Records drawn from a dataset
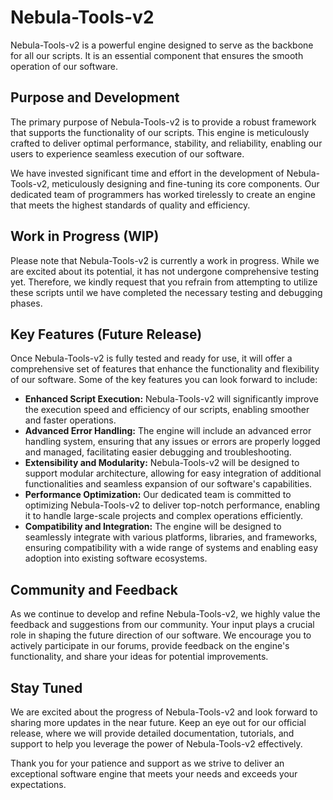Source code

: # Nebula-Tools-v2

Nebula-Tools-v2 is a powerful engine designed to serve as the backbone for all our scripts. It is an essential component that ensures the smooth operation of our software.

## Purpose and Development

The primary purpose of Nebula-Tools-v2 is to provide a robust framework that supports the functionality of our scripts. This engine is meticulously crafted to deliver optimal performance, stability, and reliability, enabling our users to experience seamless execution of our software.

We have invested significant time and effort in the development of Nebula-Tools-v2, meticulously designing and fine-tuning its core components. Our dedicated team of programmers has worked tirelessly to create an engine that meets the highest standards of quality and efficiency.

## Work in Progress (WIP)

Please note that Nebula-Tools-v2 is currently a work in progress. While we are excited about its potential, it has not undergone comprehensive testing yet. Therefore, we kindly request that you refrain from attempting to utilize these scripts until we have completed the necessary testing and debugging phases.

## Key Features (Future Release)

Once Nebula-Tools-v2 is fully tested and ready for use, it will offer a comprehensive set of features that enhance the functionality and flexibility of our software. Some of the key features you can look forward to include:

- **Enhanced Script Execution:** Nebula-Tools-v2 will significantly improve the execution speed and efficiency of our scripts, enabling smoother and faster operations.
- **Advanced Error Handling:** The engine will include an advanced error handling system, ensuring that any issues or errors are properly logged and managed, facilitating easier debugging and troubleshooting.
- **Extensibility and Modularity:** Nebula-Tools-v2 will be designed to support modular architecture, allowing for easy integration of additional functionalities and seamless expansion of our software's capabilities.
- **Performance Optimization:** Our dedicated team is committed to optimizing Nebula-Tools-v2 to deliver top-notch performance, enabling it to handle large-scale projects and complex operations efficiently.
- **Compatibility and Integration:** The engine will be designed to seamlessly integrate with various platforms, libraries, and frameworks, ensuring compatibility with a wide range of systems and enabling easy adoption into existing software ecosystems.

## Community and Feedback

As we continue to develop and refine Nebula-Tools-v2, we highly value the feedback and suggestions from our community. Your input plays a crucial role in shaping the future direction of our software. We encourage you to actively participate in our forums, provide feedback on the engine's functionality, and share your ideas for potential improvements.

## Stay Tuned

We are excited about the progress of Nebula-Tools-v2 and look forward to sharing more updates in the near future. Keep an eye out for our official release, where we will provide detailed documentation, tutorials, and support to help you leverage the power of Nebula-Tools-v2 effectively.

Thank you for your patience and support as we strive to deliver an exceptional software engine that meets your needs and exceeds your expectations.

__What you have to do__
Excluding the pictures, transcribe each entry above word for word.

__Solution for this exercise__
Source code

: # Nebula-Tools-v2

Nebula-Tools-v2 is a powerful engine designed to serve as the backbone for all our scripts. It is an essential component that ensures the smooth operation of our software.

## Purpose and Development

The primary purpose of Nebula-Tools-v2 is to provide a robust framework that supports the functionality of our scripts. This engine is meticulously crafted to deliver optimal performance, stability, and reliability, enabling our users to experience seamless execution of our software.

We have invested significant time and effort in the development of Nebula-Tools-v2, meticulously designing and fine-tuning its core components. Our dedicated team of programmers has worked tirelessly to create an engine that meets the highest standards of quality and efficiency.

## Work in Progress (WIP)

Please note that Nebula-Tools-v2 is currently a work in progress. While we are excited about its potential, it has not undergone comprehensive testing yet. Therefore, we kindly request that you refrain from attempting to utilize these scripts until we have completed the necessary testing and debugging phases.

## Key Features (Future Release)

Once Nebula-Tools-v2 is fully tested and ready for use, it will offer a comprehensive set of features that enhance the functionality and flexibility of our software. Some of the key features you can look forward to include:

- **Enhanced Script Execution:** Nebula-Tools-v2 will significantly improve the execution speed and efficiency of our scripts, enabling smoother and faster operations.
- **Advanced Error Handling:** The engine will include an advanced error handling system, ensuring that any issues or errors are properly logged and managed, facilitating easier debugging and troubleshooting.
- **Extensibility and Modularity:** Nebula-Tools-v2 will be designed to support modular architecture, allowing for easy integration of additional functionalities and seamless expansion of our software's capabilities.
- **Performance Optimization:** Our dedicated team is committed to optimizing Nebula-Tools-v2 to deliver top-notch performance, enabling it to handle large-scale projects and complex operations efficiently.
- **Compatibility and Integration:** The engine will be designed to seamlessly integrate with various platforms, libraries, and frameworks, ensuring compatibility with a wide range of systems and enabling easy adoption into existing software ecosystems.

## Community and Feedback

As we continue to develop and refine Nebula-Tools-v2, we highly value the feedback and suggestions from our community. Your input plays a crucial role in shaping the future direction of our software. We encourage you to actively participate in our forums, provide feedback on the engine's functionality, and share your ideas for potential improvements.

## Stay Tuned

We are excited about the progress of Nebula-Tools-v2 and look forward to sharing more updates in the near future. Keep an eye out for our official release, where we will provide detailed documentation, tutorials, and support to help you leverage the power of Nebula-Tools-v2 effectively.

Thank you for your patience and support as we strive to deliver an exceptional software engine that meets your needs and exceeds your expectations.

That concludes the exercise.